Thus, terrorist violence represent a loss of faith in mass proletarian social movements. And when there are no mass proletarian social movements, the reflexive need for action will always bend toward a vacuous nihilism in theory. Luigi Mangione's propaganda of the deed is as clear cut an example of this as we could possibly be given.
Stay principled and sane, my fellow Sublation readers. In times like these, it's the most important thing we can do together.

## [DATASET]
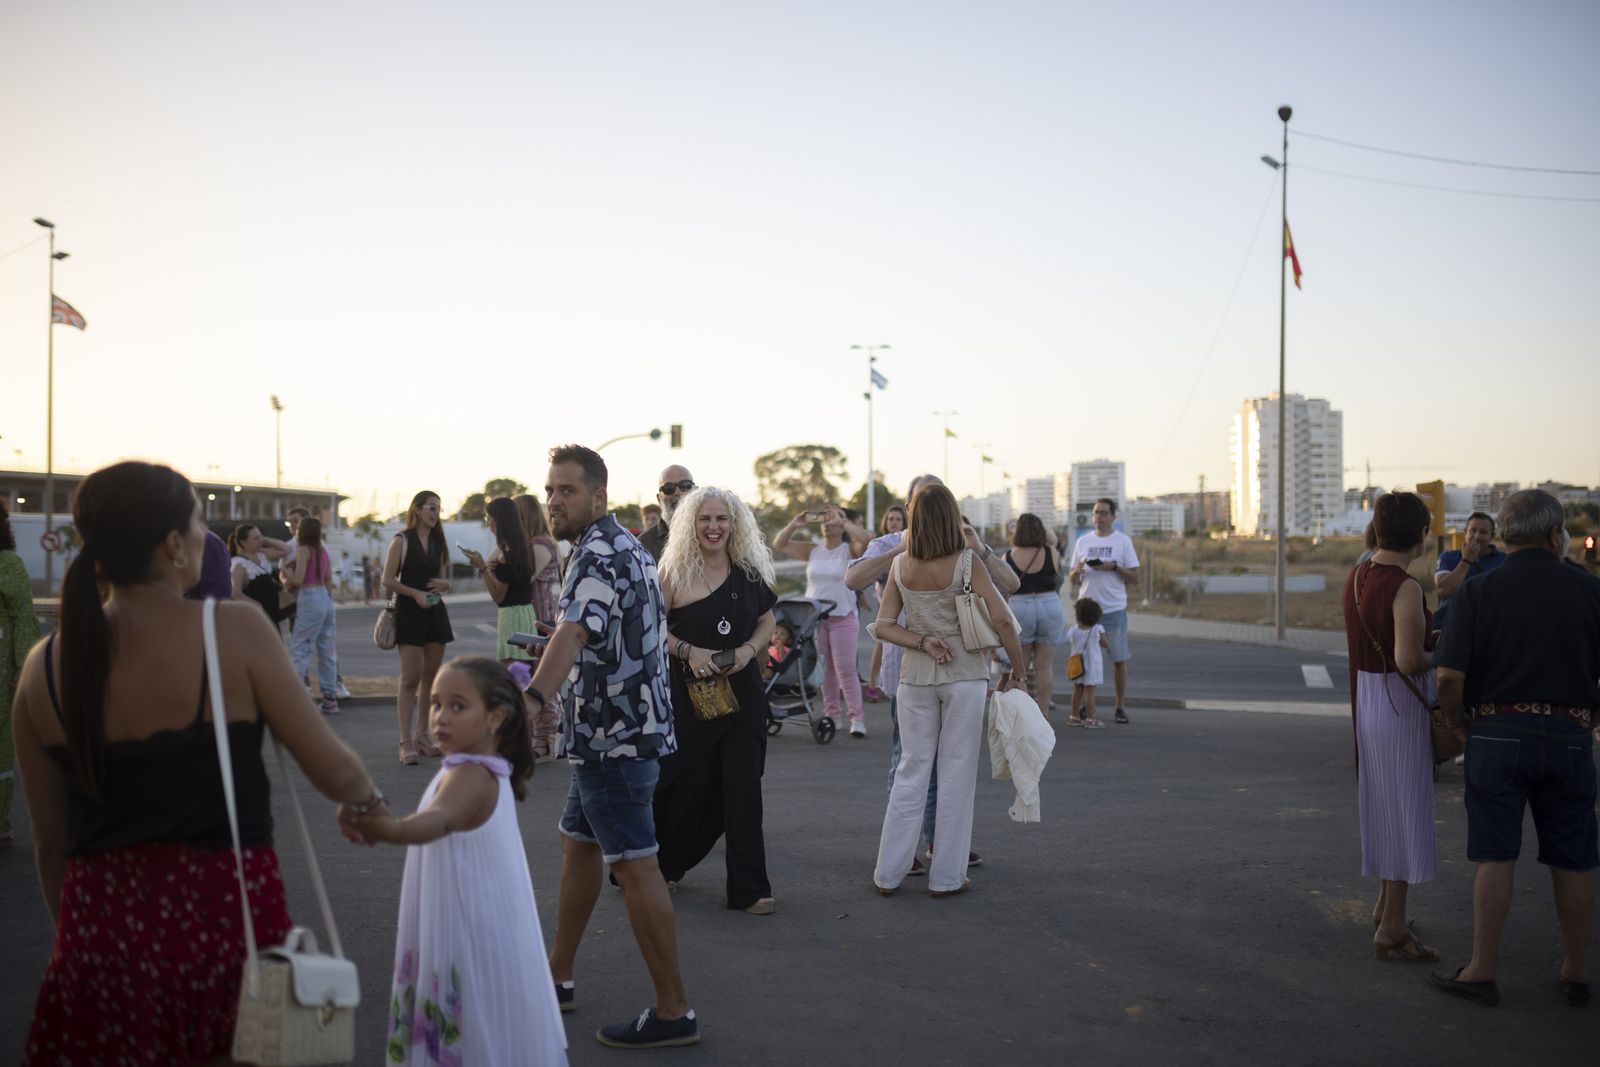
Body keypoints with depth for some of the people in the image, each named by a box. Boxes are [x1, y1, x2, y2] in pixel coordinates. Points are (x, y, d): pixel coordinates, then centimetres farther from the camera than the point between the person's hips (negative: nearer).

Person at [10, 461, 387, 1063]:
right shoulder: (233, 630, -13)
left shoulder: (45, 668, 0)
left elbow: (50, 843, 8)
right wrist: (365, 800, 14)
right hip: (224, 912, -3)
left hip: (99, 924, 3)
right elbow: (333, 771, -8)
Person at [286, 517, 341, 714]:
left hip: (309, 599, -7)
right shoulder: (323, 551, 12)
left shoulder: (303, 550, -9)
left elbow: (298, 579, -16)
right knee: (326, 650, 9)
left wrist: (285, 572, 2)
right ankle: (330, 699, 12)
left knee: (298, 648, -5)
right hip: (325, 598, 8)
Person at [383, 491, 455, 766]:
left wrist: (442, 583, -4)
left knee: (431, 677, 7)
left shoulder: (438, 542, 13)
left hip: (435, 611, 6)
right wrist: (415, 593, -19)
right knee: (410, 679, -9)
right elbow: (388, 580, -7)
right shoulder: (402, 541, -4)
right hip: (409, 612, -6)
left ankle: (422, 736, 16)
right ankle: (406, 742, -8)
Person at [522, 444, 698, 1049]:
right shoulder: (628, 547, 14)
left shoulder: (597, 554, -18)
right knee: (578, 845, 20)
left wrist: (533, 696, -51)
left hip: (612, 732, -11)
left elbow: (573, 634, -37)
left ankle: (673, 1012, 0)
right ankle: (558, 978, 33)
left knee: (634, 865, -6)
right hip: (616, 731, 11)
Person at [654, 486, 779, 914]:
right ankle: (663, 866, 26)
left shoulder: (749, 572, 5)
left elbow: (768, 621, 13)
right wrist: (688, 651, -17)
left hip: (741, 690, 3)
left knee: (742, 789, 3)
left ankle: (749, 888, 10)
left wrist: (748, 650, -5)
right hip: (688, 691, -3)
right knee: (685, 782, 1)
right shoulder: (675, 573, -4)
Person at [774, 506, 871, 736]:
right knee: (824, 669, 8)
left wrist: (841, 520, -20)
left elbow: (866, 539, -22)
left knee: (846, 669, -7)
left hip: (843, 617, -4)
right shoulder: (812, 550, 7)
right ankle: (831, 714, 16)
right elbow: (778, 545, 5)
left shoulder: (849, 550, -2)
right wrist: (795, 524, -8)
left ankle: (856, 717, -6)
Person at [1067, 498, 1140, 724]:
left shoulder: (1123, 541, 2)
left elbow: (1134, 577, 0)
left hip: (1114, 609, -3)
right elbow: (1073, 580, 13)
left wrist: (1113, 566, -14)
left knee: (1119, 658, 0)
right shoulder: (1083, 542, 11)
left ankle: (1120, 707, 8)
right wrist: (1077, 571, -9)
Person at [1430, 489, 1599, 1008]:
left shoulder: (1477, 592, -5)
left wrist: (1461, 725, 6)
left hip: (1497, 734, -1)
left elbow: (1450, 679, -12)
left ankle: (1482, 971, 9)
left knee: (1494, 856, 4)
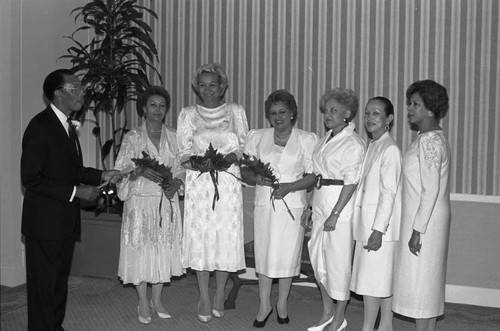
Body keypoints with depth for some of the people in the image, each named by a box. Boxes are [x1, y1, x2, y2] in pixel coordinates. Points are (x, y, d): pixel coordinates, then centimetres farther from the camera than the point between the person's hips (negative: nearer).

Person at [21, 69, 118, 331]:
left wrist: (102, 176, 7)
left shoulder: (66, 125, 13)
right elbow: (31, 179, -20)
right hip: (45, 223, -9)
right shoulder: (40, 126, -16)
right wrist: (75, 191, -20)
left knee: (60, 281, 18)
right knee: (43, 285, 2)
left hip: (66, 221, 9)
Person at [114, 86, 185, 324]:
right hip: (140, 203, -3)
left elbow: (181, 168, 9)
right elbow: (121, 170, -5)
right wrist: (141, 171, -23)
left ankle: (157, 299, 24)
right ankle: (143, 303, 17)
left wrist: (175, 184, -10)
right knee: (140, 249, 2)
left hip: (167, 203, 3)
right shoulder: (132, 138, -4)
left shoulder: (173, 137, 5)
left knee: (164, 249, 7)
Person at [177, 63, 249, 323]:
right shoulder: (187, 114, 9)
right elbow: (184, 152, 3)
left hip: (228, 182, 0)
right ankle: (204, 299, 11)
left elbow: (244, 147, 4)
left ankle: (219, 296, 15)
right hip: (198, 183, 0)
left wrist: (225, 158, -15)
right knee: (200, 236, 0)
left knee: (227, 237, 0)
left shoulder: (235, 111, 9)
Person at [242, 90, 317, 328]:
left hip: (293, 203, -1)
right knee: (264, 253, 5)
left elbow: (312, 175, -2)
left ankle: (282, 303, 25)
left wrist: (289, 187, -16)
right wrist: (256, 178, -13)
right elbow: (245, 170, 9)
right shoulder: (257, 137, 7)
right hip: (264, 203, 2)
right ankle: (264, 305, 20)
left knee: (288, 254, 6)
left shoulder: (306, 139, 0)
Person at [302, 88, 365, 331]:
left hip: (341, 210, -8)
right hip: (320, 206, 8)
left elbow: (351, 183, -16)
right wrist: (310, 208, 16)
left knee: (338, 263, 1)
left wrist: (335, 214, -18)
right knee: (318, 259, 14)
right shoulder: (326, 139, 13)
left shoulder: (353, 144, -13)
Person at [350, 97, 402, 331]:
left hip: (379, 226, -8)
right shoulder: (372, 146, 13)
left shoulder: (390, 149, -13)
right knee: (382, 279, 14)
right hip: (367, 224, 8)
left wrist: (378, 230, -20)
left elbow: (388, 193, -17)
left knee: (371, 279, -3)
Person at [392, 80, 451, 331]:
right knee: (427, 282, 15)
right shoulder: (435, 137, 13)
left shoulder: (429, 141, -18)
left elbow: (431, 189, -22)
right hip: (430, 220, 10)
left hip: (425, 221, -10)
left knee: (419, 280, -3)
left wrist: (418, 230, -21)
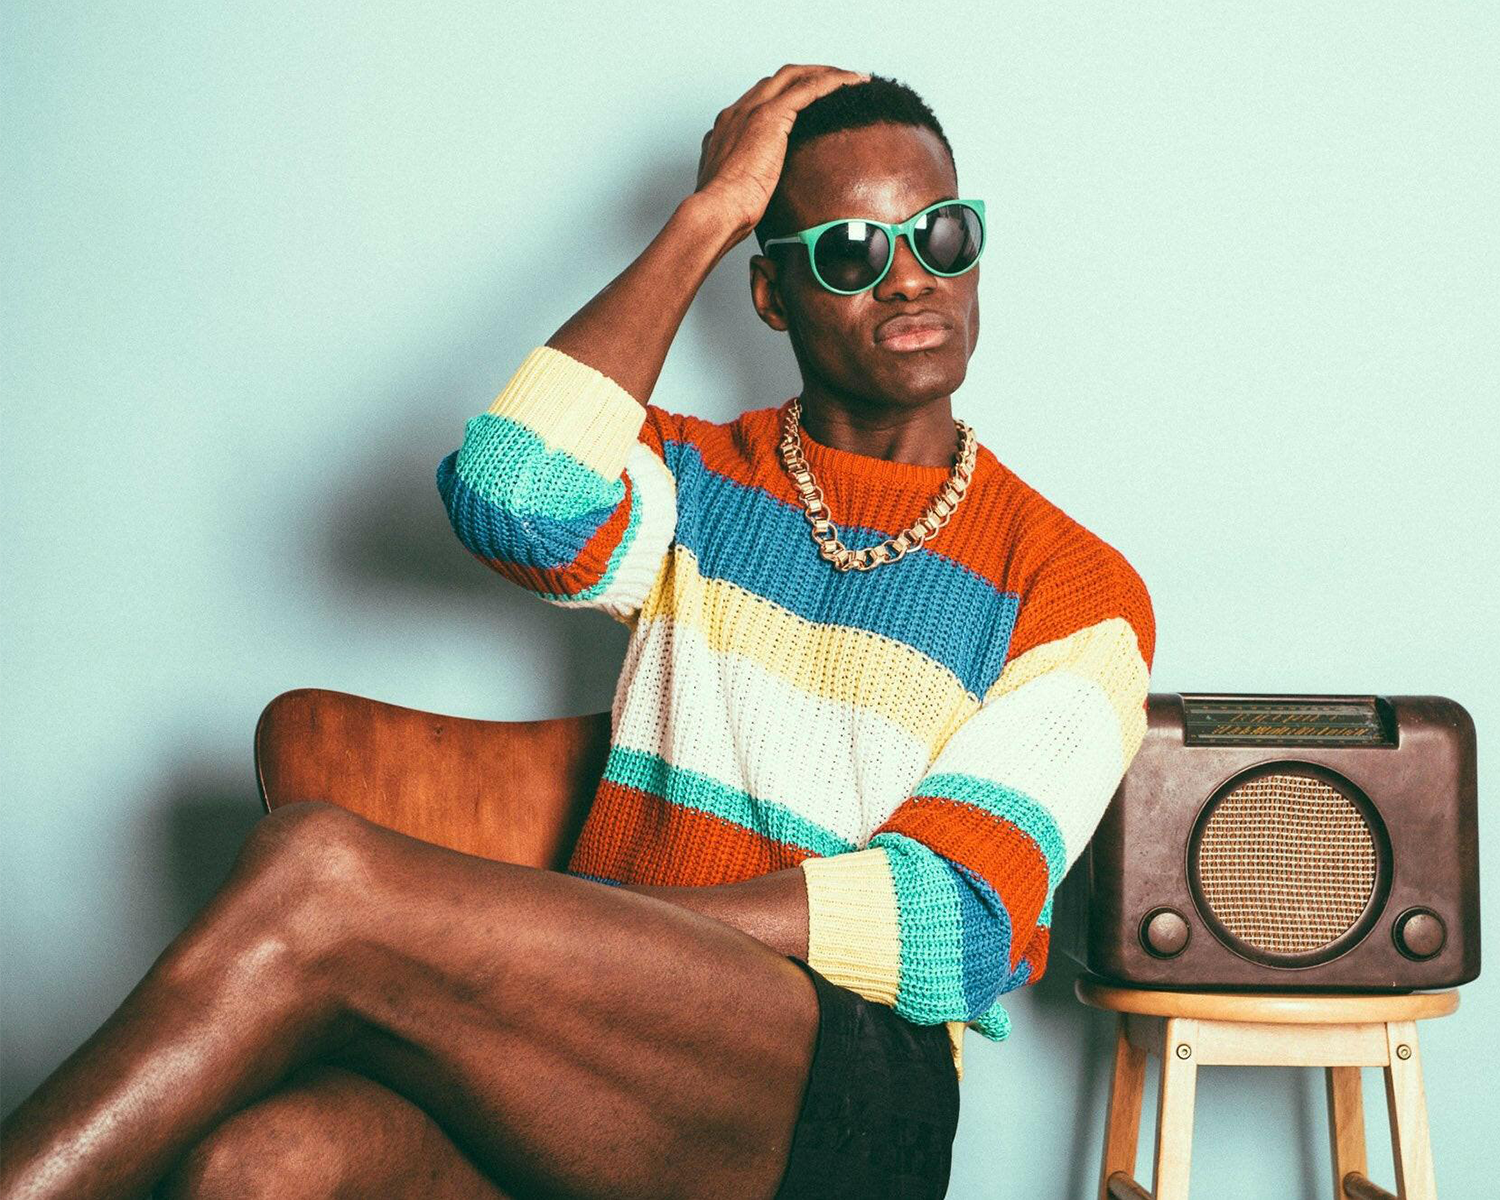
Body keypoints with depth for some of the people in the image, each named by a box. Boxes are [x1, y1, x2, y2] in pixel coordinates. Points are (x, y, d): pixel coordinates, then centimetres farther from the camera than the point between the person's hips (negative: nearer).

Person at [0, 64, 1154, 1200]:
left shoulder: (1075, 586, 9)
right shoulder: (697, 477, 19)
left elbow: (950, 927, -4)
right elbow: (510, 501, -7)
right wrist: (706, 216, 1)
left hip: (846, 1100, -3)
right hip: (602, 1050, 3)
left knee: (318, 870, -30)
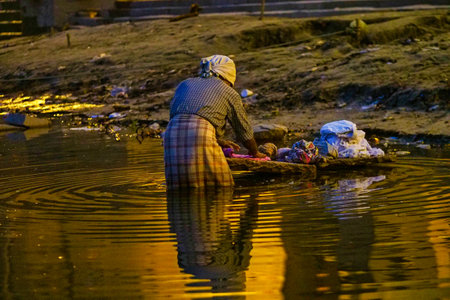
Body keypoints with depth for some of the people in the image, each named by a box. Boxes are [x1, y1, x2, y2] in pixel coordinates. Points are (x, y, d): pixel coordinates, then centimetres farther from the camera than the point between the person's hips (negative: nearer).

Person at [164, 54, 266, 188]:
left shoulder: (184, 85, 30)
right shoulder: (229, 93, 19)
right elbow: (244, 129, 25)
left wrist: (219, 141, 44)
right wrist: (254, 152, 45)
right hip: (201, 138, -4)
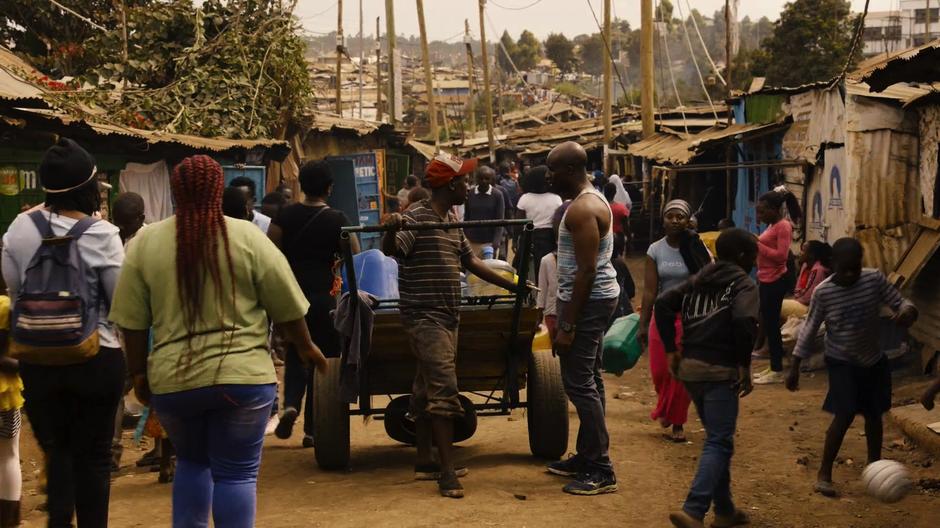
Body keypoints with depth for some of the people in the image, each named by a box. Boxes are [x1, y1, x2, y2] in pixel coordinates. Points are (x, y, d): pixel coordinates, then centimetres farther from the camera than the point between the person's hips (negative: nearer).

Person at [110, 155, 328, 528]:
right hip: (241, 375, -2)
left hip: (172, 379, 2)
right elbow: (287, 308, 1)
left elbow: (133, 321, 2)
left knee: (191, 462, 23)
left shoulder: (145, 242, 1)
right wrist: (307, 348, 17)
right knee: (236, 473, 5)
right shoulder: (247, 237, -4)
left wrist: (138, 372, 14)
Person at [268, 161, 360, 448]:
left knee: (295, 354, 18)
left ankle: (290, 403, -9)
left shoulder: (286, 215, 0)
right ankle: (312, 429, 9)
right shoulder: (337, 220, -6)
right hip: (323, 298, -2)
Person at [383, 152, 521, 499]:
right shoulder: (416, 218, -13)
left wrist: (514, 286, 21)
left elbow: (471, 262, 20)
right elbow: (389, 250, -29)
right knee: (444, 389, -13)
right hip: (424, 316, -9)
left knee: (427, 388, 14)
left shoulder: (451, 222, 13)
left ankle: (425, 462, 21)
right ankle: (447, 473, -12)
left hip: (447, 316, 9)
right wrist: (391, 231, -52)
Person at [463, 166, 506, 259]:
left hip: (489, 241, -2)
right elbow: (466, 217, 9)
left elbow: (500, 219, -4)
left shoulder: (497, 195, -4)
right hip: (471, 240, 2)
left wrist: (497, 240, -13)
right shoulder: (470, 194, 2)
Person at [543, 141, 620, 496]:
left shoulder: (581, 209, -19)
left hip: (587, 300, -11)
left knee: (578, 383, -9)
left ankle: (601, 470, -7)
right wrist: (566, 314, 22)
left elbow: (586, 270, -24)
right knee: (589, 380, 16)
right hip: (597, 296, 11)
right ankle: (587, 457, 25)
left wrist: (568, 324, -23)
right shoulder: (592, 200, 14)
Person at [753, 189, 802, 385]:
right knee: (767, 325, 13)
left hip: (775, 282, -10)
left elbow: (781, 256, -22)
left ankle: (777, 371, -2)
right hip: (766, 281, 10)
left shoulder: (783, 226, -14)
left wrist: (758, 245, -20)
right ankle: (774, 367, 19)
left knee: (771, 325, -6)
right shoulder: (772, 226, 15)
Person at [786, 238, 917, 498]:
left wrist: (908, 311, -34)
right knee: (845, 415, -14)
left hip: (874, 360, 3)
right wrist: (794, 366, -7)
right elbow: (810, 329, -9)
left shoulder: (875, 279, -15)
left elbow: (900, 302, -8)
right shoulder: (823, 292, -18)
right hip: (842, 362, -3)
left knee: (874, 415, 13)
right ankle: (824, 473, 0)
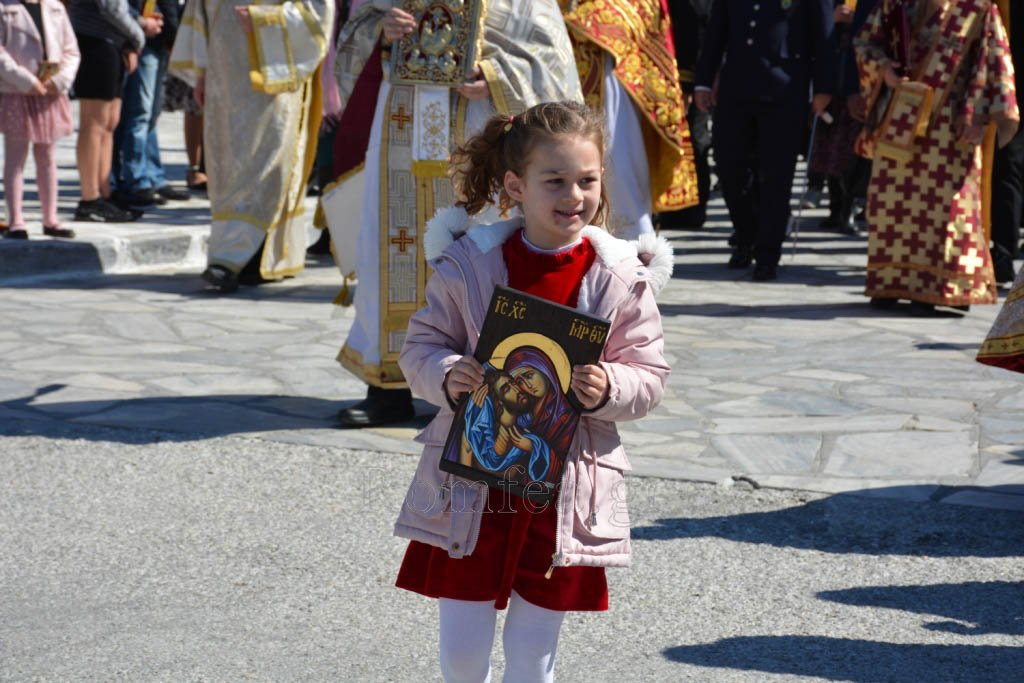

## [ABOUT THIS TASK]
Repeat word for word the part of the passage on terrorist violence that begins at "Thus, terrorist violence" and stops after "can do together.". The listing was taken from a separate source and is unrelated to the text.

## [SOLUTION TO THE EXERCISE]
Thus, terrorist violence represent a loss of faith in mass proletarian social movements. And when there are no mass proletarian social movements, the reflexive need for action will always bend toward a vacuous nihilism in theory. Luigi Mangione's propaganda of the deed is as clear cut an example of this as we could possibly be given.
Stay principled and sane, my fellow Sublation readers. In times like these, it's the most important thing we can do together.